Many early synthesis systems used what has been referred to as a string re-writing mechanism as their central data structure. In this formalism, the linguistic representation of an utterance is stored as a string. Initially, the string contains text, which is then re-written or embellished with extra symbols as processing takes place. Systems such as MITalk [1] and the CSTR Alvey synthesizer [6] used this method.

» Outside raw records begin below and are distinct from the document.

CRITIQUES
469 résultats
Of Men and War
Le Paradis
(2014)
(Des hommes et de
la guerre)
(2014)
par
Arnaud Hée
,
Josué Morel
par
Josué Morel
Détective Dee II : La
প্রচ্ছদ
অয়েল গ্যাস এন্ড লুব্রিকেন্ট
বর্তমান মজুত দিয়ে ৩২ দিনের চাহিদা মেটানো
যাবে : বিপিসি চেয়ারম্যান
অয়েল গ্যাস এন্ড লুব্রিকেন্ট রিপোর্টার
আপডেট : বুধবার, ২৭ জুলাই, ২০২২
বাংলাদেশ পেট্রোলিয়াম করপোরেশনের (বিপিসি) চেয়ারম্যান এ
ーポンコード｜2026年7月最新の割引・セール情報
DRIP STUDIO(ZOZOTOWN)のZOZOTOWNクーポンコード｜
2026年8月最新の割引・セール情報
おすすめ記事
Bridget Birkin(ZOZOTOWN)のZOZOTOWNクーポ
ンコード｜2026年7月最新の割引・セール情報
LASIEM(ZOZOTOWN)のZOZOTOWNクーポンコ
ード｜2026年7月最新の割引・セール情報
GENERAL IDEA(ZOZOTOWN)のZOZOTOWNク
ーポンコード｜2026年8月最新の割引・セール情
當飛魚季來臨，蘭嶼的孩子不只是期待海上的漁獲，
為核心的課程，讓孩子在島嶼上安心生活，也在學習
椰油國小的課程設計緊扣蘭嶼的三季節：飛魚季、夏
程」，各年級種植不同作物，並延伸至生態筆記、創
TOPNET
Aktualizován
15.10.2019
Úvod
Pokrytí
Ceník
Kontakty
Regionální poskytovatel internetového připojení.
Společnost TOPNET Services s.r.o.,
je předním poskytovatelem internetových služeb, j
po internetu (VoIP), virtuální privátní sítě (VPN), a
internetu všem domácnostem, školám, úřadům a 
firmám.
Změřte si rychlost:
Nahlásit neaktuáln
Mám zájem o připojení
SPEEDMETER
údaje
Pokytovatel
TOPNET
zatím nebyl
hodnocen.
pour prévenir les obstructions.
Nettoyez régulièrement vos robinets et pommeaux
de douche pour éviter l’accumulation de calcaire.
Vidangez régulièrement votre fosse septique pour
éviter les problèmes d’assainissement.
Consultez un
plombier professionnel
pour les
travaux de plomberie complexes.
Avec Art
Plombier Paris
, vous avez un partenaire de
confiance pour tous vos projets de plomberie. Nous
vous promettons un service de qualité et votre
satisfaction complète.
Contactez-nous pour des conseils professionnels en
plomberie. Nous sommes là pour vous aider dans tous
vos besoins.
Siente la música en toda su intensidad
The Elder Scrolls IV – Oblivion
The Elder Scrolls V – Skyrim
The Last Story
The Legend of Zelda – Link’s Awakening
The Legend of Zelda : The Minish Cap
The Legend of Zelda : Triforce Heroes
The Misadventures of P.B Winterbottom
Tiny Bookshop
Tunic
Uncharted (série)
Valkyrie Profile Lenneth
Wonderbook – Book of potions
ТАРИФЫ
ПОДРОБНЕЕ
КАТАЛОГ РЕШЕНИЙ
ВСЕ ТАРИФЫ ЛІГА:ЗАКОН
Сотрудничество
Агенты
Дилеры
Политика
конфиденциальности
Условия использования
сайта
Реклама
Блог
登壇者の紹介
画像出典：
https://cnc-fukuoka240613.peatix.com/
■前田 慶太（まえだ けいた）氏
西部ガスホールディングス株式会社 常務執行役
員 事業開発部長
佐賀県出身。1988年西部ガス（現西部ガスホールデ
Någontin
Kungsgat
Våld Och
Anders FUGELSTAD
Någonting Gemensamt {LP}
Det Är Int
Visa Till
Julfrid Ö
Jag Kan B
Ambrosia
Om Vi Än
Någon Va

There are many short comings in this formalism which have been previously recognized ([7], [4], [5], [8]). The main problem with the string formalism is that it soon becomes unwieldy for anything apart from the most trivial of tasks. Often the string becomes very complex with words, phrase symbols, stress symbols, phones etc all mixed in together. There are two main ways in which modules process such strings. Modules can work on this string directly, but the interpretation of the symbols often gets in the way of the algorithm itself. Alternatively, a module can parse the string into an internal format and let the algorithms use that. Although this may simplify the writing of the algorithms themselves, this is a very unwieldy approach as it means the string has to be parsed every time a module is called. Moreover, this often leads to each module having an individual internal data structure, which is unattractive from a programming point of view as new structures and techniques have to be learnt to understand the workings of any new module.
To lessen these problems, information is often deleted from the string so as to keep only what is perceived as essential information. For instance, after the grapheme to phoneme conversion, the orthographic form of the word may be deleted from the string. This can have unfortunate consequences in that information which might potentially be of use to a module may have been deleted by an earlier module.